Osteopathic physicians are trained to assess the symmetry of landmarks as a sign of potential disease and to use their resolution or lack of resolution as indicators of treatment success. Although asymmetries may be structural and not functional, the mean improvement of 2.4 fewer asymmetric landmarks for participants in the euhydrated condition indicates that OMT had a positive effect on those asymmetries that were functional. There was no mean difference in the number of asymmetric landmarks after OMT in the hypohydrated condition.
Osteopathic manipulative treatment is effective at lowering self-reported pain immediately after treatment, regardless of hydration status, possibly indicating that the improvement is so noticeable to patients that their state of hypohydration does not negate the perceived difference after treatment. The differences in self-reported pain 3 days after treatment were not statistically significant between hydration conditions despite the fact that there was, in fact, a statistically significant change after the euhydrated treatment.
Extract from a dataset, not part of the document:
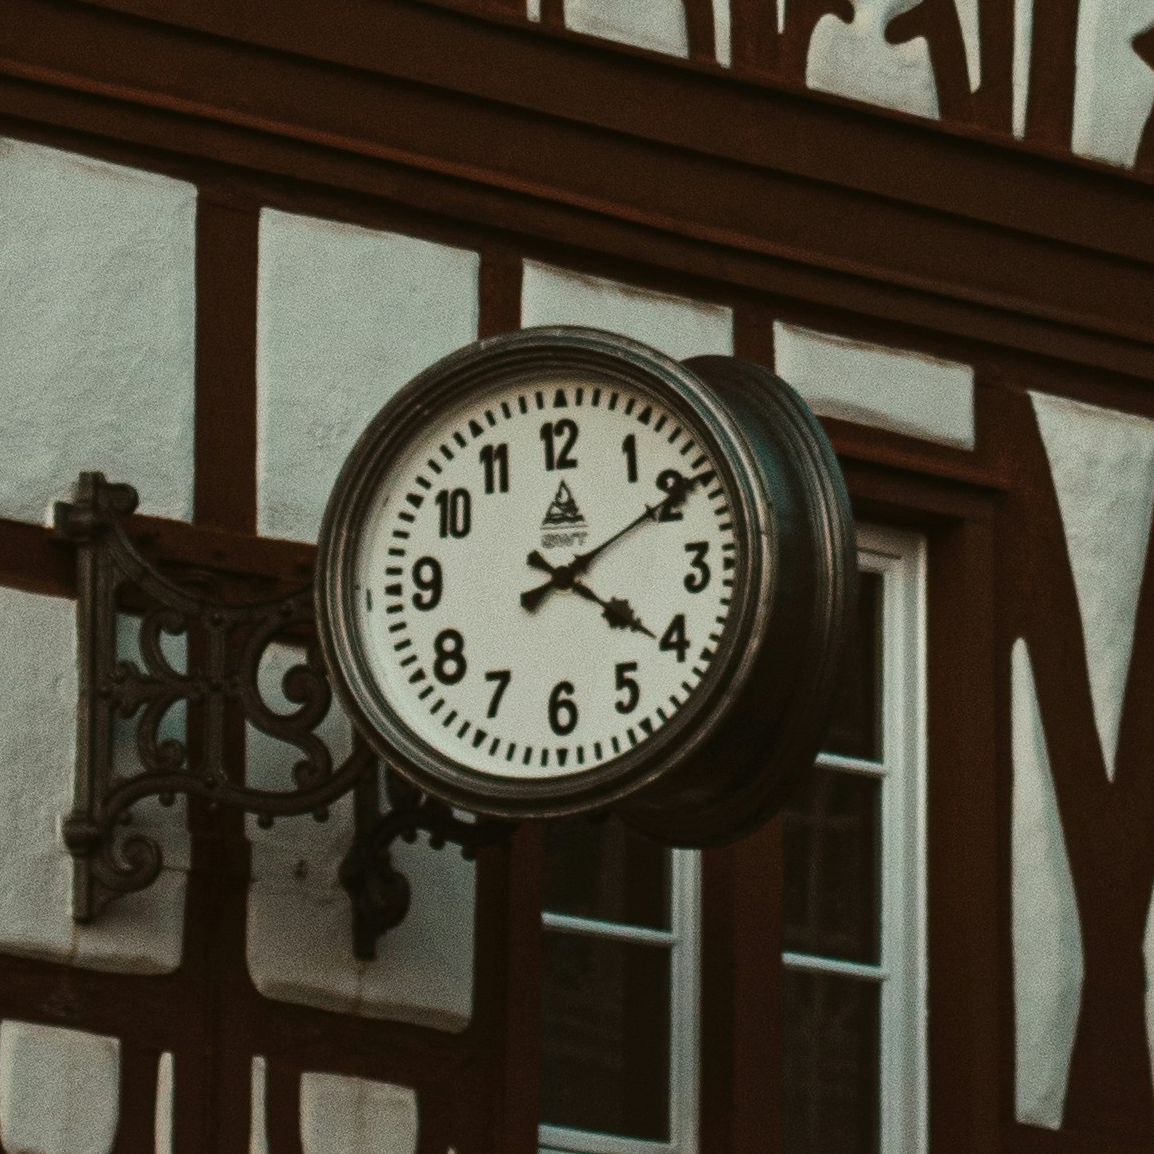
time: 4:09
This finding may be a result of the small sample, the mild nature of the patients' LBP (mean VAS score at baseline, 35 mm), or the relatively small changes in hydration status (10 of the 19 participants were <1% dehydrated according to BM measures). While the data demonstrate a statistically significant improvement in VAS 3 days after euhydrated treatments, it is possible that these factors prevented this finding from achieving a statistically significant difference from the VAS 3 days after hypohydrated treatments.
The main areas of methodologic weakness in the present study were the size of the study group, subjective and temporal nature of the outcome measures, and lack of a placebo control. This study relied on subjective outcome measures, as reported by both the study physicians and the participants themselves. Although these measures were selected because of the confounding nature of objectively measuring OMT outcomes, and although few previous studies have successfully used objective measures, the subjective measures still pose a weakness. The study participants provided information about pain immediately and 3 days after treatment, but they were not followed up long enough to provide information about functional changes. The short period of euhydration or hypohydration and the lack of extended follow-up for structural and somatic changes are limitations of this study because trends over time or with repeated sessions could not be addressed. Regarding a control group, the potential for LBP improvement with minimal or no treatment in each hydration status was not addressed, and therefore the effects of hydration status alone on LBP cannot be differentiated from those of hydration status coupled with OMT.